Saved entries
◆ ◆ ◆ ◆ ◆ ◆ ◆

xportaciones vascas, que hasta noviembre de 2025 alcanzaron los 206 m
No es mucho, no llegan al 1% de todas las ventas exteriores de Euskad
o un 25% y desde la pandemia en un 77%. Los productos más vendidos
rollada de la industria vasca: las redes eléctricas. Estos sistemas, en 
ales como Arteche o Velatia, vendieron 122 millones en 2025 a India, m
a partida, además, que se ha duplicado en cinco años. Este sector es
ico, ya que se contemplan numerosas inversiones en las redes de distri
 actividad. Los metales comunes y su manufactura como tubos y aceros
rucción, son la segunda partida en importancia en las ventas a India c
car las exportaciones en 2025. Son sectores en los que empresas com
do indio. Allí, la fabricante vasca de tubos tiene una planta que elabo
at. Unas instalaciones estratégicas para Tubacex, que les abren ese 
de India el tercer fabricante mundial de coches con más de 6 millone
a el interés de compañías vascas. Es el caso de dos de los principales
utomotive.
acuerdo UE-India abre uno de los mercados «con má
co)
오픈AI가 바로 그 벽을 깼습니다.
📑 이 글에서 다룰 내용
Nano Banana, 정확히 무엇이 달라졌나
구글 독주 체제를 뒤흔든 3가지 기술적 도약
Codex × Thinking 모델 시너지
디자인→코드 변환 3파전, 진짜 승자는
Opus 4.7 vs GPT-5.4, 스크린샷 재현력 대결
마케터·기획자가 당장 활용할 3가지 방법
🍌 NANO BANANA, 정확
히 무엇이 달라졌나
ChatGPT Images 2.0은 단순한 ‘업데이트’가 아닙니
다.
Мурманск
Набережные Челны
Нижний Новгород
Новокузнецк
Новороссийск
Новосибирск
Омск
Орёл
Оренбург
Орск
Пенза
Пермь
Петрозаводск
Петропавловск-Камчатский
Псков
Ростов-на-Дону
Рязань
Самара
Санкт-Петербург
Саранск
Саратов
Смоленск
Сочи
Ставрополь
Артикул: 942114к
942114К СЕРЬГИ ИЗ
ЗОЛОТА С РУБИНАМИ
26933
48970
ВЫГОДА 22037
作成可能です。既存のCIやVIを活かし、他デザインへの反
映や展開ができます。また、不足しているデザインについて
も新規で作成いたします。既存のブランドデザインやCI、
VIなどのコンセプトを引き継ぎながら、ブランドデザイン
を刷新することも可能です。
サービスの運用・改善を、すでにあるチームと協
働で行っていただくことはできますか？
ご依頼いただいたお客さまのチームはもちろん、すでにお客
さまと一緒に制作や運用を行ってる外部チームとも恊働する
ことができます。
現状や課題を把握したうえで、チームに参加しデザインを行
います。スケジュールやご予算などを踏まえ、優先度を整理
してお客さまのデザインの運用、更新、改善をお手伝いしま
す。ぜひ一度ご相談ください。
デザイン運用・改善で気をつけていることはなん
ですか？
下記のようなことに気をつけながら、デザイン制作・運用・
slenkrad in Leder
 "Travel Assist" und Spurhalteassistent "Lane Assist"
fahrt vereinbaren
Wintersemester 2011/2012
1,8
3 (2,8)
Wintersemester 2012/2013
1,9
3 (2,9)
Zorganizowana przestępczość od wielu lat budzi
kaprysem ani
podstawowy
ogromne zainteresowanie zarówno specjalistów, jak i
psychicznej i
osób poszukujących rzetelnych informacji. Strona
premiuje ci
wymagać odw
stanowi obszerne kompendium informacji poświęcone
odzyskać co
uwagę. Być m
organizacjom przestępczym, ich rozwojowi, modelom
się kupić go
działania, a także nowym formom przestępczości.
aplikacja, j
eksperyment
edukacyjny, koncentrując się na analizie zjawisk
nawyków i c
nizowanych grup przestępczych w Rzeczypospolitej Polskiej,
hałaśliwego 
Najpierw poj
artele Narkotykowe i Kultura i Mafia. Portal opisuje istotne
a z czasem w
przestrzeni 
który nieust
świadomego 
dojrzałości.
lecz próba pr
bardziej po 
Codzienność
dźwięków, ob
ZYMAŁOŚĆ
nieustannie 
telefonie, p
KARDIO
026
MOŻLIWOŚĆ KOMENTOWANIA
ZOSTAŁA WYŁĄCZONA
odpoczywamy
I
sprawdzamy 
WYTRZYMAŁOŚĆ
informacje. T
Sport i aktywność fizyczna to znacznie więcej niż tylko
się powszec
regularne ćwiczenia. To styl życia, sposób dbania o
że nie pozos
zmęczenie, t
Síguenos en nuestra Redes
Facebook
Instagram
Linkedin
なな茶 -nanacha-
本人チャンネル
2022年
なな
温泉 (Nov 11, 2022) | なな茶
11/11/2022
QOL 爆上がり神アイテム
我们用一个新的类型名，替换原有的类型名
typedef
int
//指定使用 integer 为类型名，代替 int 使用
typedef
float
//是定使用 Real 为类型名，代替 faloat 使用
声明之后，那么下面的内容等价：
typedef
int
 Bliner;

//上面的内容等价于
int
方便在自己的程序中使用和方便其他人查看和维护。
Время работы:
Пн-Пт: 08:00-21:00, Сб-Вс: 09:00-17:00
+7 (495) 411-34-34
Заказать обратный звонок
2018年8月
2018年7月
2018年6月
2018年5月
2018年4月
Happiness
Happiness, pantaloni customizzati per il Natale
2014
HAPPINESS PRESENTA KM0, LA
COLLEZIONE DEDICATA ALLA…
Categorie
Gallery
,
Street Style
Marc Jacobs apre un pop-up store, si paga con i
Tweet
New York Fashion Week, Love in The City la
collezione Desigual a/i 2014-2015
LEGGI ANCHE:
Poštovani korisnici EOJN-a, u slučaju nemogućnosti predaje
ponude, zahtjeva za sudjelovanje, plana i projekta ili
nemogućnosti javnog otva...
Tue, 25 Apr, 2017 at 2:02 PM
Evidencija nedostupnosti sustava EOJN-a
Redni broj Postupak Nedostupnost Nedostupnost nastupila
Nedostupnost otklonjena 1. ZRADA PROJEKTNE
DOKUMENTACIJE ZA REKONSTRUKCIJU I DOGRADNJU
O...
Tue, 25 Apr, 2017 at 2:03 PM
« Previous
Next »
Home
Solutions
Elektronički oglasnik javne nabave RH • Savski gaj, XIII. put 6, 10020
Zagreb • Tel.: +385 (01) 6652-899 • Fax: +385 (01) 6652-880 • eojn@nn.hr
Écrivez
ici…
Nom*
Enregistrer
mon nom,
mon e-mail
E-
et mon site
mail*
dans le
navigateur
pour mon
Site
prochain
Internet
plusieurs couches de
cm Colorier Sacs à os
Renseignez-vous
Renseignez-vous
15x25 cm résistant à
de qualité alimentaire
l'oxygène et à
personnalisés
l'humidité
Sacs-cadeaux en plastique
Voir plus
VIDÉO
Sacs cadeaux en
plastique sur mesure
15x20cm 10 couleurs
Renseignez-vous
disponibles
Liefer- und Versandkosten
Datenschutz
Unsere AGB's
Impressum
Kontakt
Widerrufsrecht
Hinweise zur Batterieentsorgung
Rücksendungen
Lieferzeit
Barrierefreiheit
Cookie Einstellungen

◆ ◆ ◆ ◆ ◆ ◆ ◆

The records above should be reproduced in full, exactly as they read.

- [Answer to the problem]
xportaciones vascas, que hasta noviembre de 2025 alcanzaron los 206 m
No es mucho, no llegan al 1% de todas las ventas exteriores de Euskad
o un 25% y desde la pandemia en un 77%. Los productos más vendidos
rollada de la industria vasca: las redes eléctricas. Estos sistemas, en 
ales como Arteche o Velatia, vendieron 122 millones en 2025 a India, m
a partida, además, que se ha duplicado en cinco años. Este sector es
ico, ya que se contemplan numerosas inversiones en las redes de distri
 actividad. Los metales comunes y su manufactura como tubos y aceros
rucción, son la segunda partida en importancia en las ventas a India c
car las exportaciones en 2025. Son sectores en los que empresas com
do indio. Allí, la fabricante vasca de tubos tiene una planta que elabo
at. Unas instalaciones estratégicas para Tubacex, que les abren ese 
de India el tercer fabricante mundial de coches con más de 6 millone
a el interés de compañías vascas. Es el caso de dos de los principales
utomotive.
acuerdo UE-India abre uno de los mercados «con má
co)
오픈AI가 바로 그 벽을 깼습니다.
📑 이 글에서 다룰 내용
Nano Banana, 정확히 무엇이 달라졌나
구글 독주 체제를 뒤흔든 3가지 기술적 도약
Codex × Thinking 모델 시너지
디자인→코드 변환 3파전, 진짜 승자는
Opus 4.7 vs GPT-5.4, 스크린샷 재현력 대결
마케터·기획자가 당장 활용할 3가지 방법
🍌 NANO BANANA, 정확
히 무엇이 달라졌나
ChatGPT Images 2.0은 단순한 ‘업데이트’가 아닙니
다.
Мурманск
Набережные Челны
Нижний Новгород
Новокузнецк
Новороссийск
Новосибирск
Омск
Орёл
Оренбург
Орск
Пенза
Пермь
Петрозаводск
Петропавловск-Камчатский
Псков
Ростов-на-Дону
Рязань
Самара
Санкт-Петербург
Саранск
Саратов
Смоленск
Сочи
Ставрополь
Артикул: 942114к
942114К СЕРЬГИ ИЗ
ЗОЛОТА С РУБИНАМИ
26933
48970
ВЫГОДА 22037
作成可能です。既存のCIやVIを活かし、他デザインへの反
映や展開ができます。また、不足しているデザインについて
も新規で作成いたします。既存のブランドデザインやCI、
VIなどのコンセプトを引き継ぎながら、ブランドデザイン
を刷新することも可能です。
サービスの運用・改善を、すでにあるチームと協
働で行っていただくことはできますか？
ご依頼いただいたお客さまのチームはもちろん、すでにお客
さまと一緒に制作や運用を行ってる外部チームとも恊働する
ことができます。
現状や課題を把握したうえで、チームに参加しデザインを行
います。スケジュールやご予算などを踏まえ、優先度を整理
してお客さまのデザインの運用、更新、改善をお手伝いしま
す。ぜひ一度ご相談ください。
デザイン運用・改善で気をつけていることはなん
ですか？
下記のようなことに気をつけながら、デザイン制作・運用・
slenkrad in Leder
 "Travel Assist" und Spurhalteassistent "Lane Assist"
fahrt vereinbaren
Wintersemester 2011/2012
1,8
3 (2,8)
Wintersemester 2012/2013
1,9
3 (2,9)
Zorganizowana przestępczość od wielu lat budzi
kaprysem ani
podstawowy
ogromne zainteresowanie zarówno specjalistów, jak i
psychicznej i
osób poszukujących rzetelnych informacji. Strona
premiuje ci
wymagać odw
stanowi obszerne kompendium informacji poświęcone
odzyskać co
uwagę. Być m
organizacjom przestępczym, ich rozwojowi, modelom
się kupić go
działania, a także nowym formom przestępczości.
aplikacja, j
eksperyment
edukacyjny, koncentrując się na analizie zjawisk
nawyków i c
nizowanych grup przestępczych w Rzeczypospolitej Polskiej,
hałaśliwego 
Najpierw poj
artele Narkotykowe i Kultura i Mafia. Portal opisuje istotne
a z czasem w
przestrzeni 
który nieust
świadomego 
dojrzałości.
lecz próba pr
bardziej po 
Codzienność
dźwięków, ob
ZYMAŁOŚĆ
nieustannie 
telefonie, p
KARDIO
026
MOŻLIWOŚĆ KOMENTOWANIA
ZOSTAŁA WYŁĄCZONA
odpoczywamy
I
sprawdzamy 
WYTRZYMAŁOŚĆ
informacje. T
Sport i aktywność fizyczna to znacznie więcej niż tylko
się powszec
regularne ćwiczenia. To styl życia, sposób dbania o
że nie pozos
zmęczenie, t
Síguenos en nuestra Redes
Facebook
Instagram
Linkedin
なな茶 -nanacha-
本人チャンネル
2022年
なな
温泉 (Nov 11, 2022) | なな茶
11/11/2022
QOL 爆上がり神アイテム
我们用一个新的类型名，替换原有的类型名
typedef
int
//指定使用 integer 为类型名，代替 int 使用
typedef
float
//是定使用 Real 为类型名，代替 faloat 使用
声明之后，那么下面的内容等价：
typedef
int
 Bliner;

//上面的内容等价于
int
方便在自己的程序中使用和方便其他人查看和维护。
Время работы:
Пн-Пт: 08:00-21:00, Сб-Вс: 09:00-17:00
+7 (495) 411-34-34
Заказать обратный звонок
2018年8月
2018年7月
2018年6月
2018年5月
2018年4月
Happiness
Happiness, pantaloni customizzati per il Natale
2014
HAPPINESS PRESENTA KM0, LA
COLLEZIONE DEDICATA ALLA…
Categorie
Gallery
,
Street Style
Marc Jacobs apre un pop-up store, si paga con i
Tweet
New York Fashion Week, Love in The City la
collezione Desigual a/i 2014-2015
LEGGI ANCHE:
Poštovani korisnici EOJN-a, u slučaju nemogućnosti predaje
ponude, zahtjeva za sudjelovanje, plana i projekta ili
nemogućnosti javnog otva...
Tue, 25 Apr, 2017 at 2:02 PM
Evidencija nedostupnosti sustava EOJN-a
Redni broj Postupak Nedostupnost Nedostupnost nastupila
Nedostupnost otklonjena 1. ZRADA PROJEKTNE
DOKUMENTACIJE ZA REKONSTRUKCIJU I DOGRADNJU
O...
Tue, 25 Apr, 2017 at 2:03 PM
« Previous
Next »
Home
Solutions
Elektronički oglasnik javne nabave RH • Savski gaj, XIII. put 6, 10020
Zagreb • Tel.: +385 (01) 6652-899 • Fax: +385 (01) 6652-880 • eojn@nn.hr
Écrivez
ici…
Nom*
Enregistrer
mon nom,
mon e-mail
E-
et mon site
mail*
dans le
navigateur
pour mon
Site
prochain
Internet
plusieurs couches de
cm Colorier Sacs à os
Renseignez-vous
Renseignez-vous
15x25 cm résistant à
de qualité alimentaire
l'oxygène et à
personnalisés
l'humidité
Sacs-cadeaux en plastique
Voir plus
VIDÉO
Sacs cadeaux en
plastique sur mesure
15x20cm 10 couleurs
Renseignez-vous
disponibles
Liefer- und Versandkosten
Datenschutz
Unsere AGB's
Impressum
Kontakt
Widerrufsrecht
Hinweise zur Batterieentsorgung
Rücksendungen
Lieferzeit
Barrierefreiheit
Cookie Einstellungen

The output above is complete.